Turning to the highlighting limitation, the Liff reference “teaches that the user can highlight various inputs and information displayed on the screen” in the pharmacy context. Id. at 1342-43. The Board found “[BD’s expert] fail[ed] to explain why Liff’s teaching to highlight patient characteristics when dispensing a prepackaged medication would lead one of ordinary skill to highlight prompts in a drug formulation context to receive additional information relative to one particular step in that process, or even what additional information might be relevant.” The Federal Circuit disagreed and found BD’s expert provided uncontradicted testimony that  “[a] person of ordinary skill in the art would have found it obvious to include in the user interface taught by Liff a tab for the prescription order and information regarding the prescription order that the operator was fulfilling.” Id. at 1344. BD’s expert further testified that “[a] person of ordinary skill in the art would have understood that additional information could be displayed on the tabs taught by Liff” and that “such information could have included the text of the order itself, information relating to who or how the order should be prepared, or where the order should be dispensed.” Id. Based on such testimony, the court found that the claim would have been obvious to one of ordinary skill in the art.

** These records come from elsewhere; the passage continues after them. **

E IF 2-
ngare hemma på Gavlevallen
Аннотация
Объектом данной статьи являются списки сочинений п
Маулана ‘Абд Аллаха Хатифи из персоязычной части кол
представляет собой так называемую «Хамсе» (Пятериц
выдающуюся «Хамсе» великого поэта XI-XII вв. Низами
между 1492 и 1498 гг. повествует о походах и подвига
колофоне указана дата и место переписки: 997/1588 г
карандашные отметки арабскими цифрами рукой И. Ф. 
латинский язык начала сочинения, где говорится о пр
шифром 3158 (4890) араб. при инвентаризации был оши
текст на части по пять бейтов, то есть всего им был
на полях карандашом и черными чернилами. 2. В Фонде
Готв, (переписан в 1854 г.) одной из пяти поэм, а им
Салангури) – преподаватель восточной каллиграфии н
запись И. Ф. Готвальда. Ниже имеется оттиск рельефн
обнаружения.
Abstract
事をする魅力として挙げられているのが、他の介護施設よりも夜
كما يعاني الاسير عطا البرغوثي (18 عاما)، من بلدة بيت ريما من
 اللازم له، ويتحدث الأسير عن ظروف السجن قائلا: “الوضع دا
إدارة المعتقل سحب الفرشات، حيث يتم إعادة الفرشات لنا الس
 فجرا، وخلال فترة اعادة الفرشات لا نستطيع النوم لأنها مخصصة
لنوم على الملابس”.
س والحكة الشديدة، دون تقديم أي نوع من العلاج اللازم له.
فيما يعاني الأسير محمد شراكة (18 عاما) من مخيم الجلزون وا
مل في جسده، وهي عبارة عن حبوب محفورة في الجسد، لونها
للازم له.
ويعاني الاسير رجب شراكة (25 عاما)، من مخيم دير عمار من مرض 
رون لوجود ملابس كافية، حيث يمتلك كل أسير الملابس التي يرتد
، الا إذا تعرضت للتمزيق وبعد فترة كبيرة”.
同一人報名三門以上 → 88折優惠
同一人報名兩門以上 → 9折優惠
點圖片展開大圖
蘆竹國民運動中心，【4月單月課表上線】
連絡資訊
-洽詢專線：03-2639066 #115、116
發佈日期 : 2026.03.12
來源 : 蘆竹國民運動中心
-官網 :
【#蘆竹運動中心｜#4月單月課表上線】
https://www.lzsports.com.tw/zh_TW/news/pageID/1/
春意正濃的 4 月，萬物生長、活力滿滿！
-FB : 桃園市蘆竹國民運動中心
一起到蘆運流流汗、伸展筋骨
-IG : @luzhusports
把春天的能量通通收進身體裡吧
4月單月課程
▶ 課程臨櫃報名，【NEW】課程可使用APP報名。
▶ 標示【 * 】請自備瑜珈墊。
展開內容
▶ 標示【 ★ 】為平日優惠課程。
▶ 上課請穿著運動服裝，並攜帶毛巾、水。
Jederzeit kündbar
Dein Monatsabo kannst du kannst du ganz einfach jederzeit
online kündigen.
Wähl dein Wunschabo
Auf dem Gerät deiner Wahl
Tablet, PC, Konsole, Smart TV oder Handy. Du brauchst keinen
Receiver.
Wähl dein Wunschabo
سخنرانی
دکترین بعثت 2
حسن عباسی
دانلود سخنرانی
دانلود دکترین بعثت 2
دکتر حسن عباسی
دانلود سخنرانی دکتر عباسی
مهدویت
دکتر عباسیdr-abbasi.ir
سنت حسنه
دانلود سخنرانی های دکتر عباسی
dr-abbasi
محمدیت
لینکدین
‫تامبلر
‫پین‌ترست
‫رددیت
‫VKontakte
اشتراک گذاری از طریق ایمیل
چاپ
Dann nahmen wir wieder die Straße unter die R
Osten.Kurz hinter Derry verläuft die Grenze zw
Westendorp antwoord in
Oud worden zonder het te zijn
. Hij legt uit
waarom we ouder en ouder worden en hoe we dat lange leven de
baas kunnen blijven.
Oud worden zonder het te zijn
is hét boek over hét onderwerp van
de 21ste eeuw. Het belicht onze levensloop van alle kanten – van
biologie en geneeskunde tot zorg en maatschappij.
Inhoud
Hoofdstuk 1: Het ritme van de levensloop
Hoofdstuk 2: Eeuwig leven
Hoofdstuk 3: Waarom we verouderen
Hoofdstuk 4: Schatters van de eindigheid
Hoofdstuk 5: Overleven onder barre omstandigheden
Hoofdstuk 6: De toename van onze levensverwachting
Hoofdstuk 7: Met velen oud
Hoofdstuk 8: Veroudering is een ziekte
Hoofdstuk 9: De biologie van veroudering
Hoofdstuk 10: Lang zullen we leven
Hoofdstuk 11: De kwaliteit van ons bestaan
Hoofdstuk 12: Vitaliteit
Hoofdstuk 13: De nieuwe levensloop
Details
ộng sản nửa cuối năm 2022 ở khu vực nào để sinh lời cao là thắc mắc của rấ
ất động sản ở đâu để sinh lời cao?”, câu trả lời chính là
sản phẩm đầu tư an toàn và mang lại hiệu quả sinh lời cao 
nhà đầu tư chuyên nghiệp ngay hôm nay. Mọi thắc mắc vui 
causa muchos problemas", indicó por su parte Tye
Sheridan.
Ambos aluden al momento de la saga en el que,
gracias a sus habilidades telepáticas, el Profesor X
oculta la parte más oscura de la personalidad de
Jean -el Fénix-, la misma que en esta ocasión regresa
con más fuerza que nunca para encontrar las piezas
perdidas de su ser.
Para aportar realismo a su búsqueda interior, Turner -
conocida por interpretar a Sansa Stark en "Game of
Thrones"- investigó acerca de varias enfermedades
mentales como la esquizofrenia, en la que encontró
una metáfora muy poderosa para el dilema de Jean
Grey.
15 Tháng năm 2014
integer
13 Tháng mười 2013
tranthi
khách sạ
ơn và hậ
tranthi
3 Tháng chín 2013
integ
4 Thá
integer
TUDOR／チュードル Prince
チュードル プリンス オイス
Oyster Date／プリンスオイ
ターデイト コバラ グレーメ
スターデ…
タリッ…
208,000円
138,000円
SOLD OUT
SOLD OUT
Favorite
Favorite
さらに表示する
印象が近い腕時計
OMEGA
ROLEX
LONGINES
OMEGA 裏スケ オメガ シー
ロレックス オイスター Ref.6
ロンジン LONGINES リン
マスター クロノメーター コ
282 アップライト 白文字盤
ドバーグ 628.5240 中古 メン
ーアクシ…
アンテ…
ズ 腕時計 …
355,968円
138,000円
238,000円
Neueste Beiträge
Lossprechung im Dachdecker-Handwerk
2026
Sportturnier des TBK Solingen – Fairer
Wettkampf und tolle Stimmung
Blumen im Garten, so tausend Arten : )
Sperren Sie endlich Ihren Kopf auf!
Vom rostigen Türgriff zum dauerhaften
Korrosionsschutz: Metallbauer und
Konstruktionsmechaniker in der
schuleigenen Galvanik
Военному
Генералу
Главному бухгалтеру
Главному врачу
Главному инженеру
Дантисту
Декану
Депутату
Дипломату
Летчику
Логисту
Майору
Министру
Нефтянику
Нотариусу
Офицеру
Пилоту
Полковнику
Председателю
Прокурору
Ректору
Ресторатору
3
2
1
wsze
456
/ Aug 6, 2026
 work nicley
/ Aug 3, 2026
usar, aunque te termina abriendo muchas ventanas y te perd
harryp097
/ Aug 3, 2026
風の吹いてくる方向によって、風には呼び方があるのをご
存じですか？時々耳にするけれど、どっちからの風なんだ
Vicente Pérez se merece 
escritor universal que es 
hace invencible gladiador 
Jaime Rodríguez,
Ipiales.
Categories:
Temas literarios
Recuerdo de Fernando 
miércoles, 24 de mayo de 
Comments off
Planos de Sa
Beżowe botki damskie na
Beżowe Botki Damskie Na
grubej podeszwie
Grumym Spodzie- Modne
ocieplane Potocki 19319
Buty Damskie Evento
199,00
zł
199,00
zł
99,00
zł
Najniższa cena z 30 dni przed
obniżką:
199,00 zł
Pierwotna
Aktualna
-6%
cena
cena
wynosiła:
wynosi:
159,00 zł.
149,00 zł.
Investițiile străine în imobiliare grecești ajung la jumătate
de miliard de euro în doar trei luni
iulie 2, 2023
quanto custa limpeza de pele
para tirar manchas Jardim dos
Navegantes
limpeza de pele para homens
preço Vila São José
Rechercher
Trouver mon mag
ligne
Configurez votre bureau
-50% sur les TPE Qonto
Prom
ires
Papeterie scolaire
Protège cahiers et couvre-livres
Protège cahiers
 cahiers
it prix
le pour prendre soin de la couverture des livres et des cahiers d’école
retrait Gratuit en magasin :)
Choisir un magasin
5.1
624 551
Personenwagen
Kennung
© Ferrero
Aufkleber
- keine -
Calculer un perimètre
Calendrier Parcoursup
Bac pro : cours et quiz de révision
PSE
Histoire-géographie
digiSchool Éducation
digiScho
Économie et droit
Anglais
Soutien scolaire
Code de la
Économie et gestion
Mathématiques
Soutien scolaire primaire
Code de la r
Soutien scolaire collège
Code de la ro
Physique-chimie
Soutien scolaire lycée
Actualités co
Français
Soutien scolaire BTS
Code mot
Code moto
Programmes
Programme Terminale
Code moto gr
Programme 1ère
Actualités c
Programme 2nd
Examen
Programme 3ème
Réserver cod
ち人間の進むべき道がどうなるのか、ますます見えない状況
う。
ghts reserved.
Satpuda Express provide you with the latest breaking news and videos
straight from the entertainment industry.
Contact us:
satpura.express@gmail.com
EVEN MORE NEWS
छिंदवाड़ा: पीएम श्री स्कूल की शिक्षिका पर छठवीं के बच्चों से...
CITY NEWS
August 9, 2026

Baxter also argued that Alexander did not qualify as pre-AIA 102(e) art because it had been canceled (invalidated) in a prior IPR. Because the statute requires a patent “granted” on an application, Baxter argued that the grant had been revoked and thus Alexander no longer qualified as prior art. Id. at 1345. The Board rejected this argument as contrary to public policy and unsupported by case law. The Federal Circuit likewise rejected the argument, noting little more than that the statute only requires that the patent “be granted,” which had occurred here; the statute did not require that the patent be valid for its disclosure to qualify as prior art. Id. Because the Board’s finding that Alexander did not disclose the verification limitation was not supported by substantial evidence, the Federal Circuit reversed.

The Federal Circuit reversed the Board’s findings as to each limitation, concluding that BD had met its burden to invalidate the claims at issue.  Accordingly, the court reversed the Board’s decision.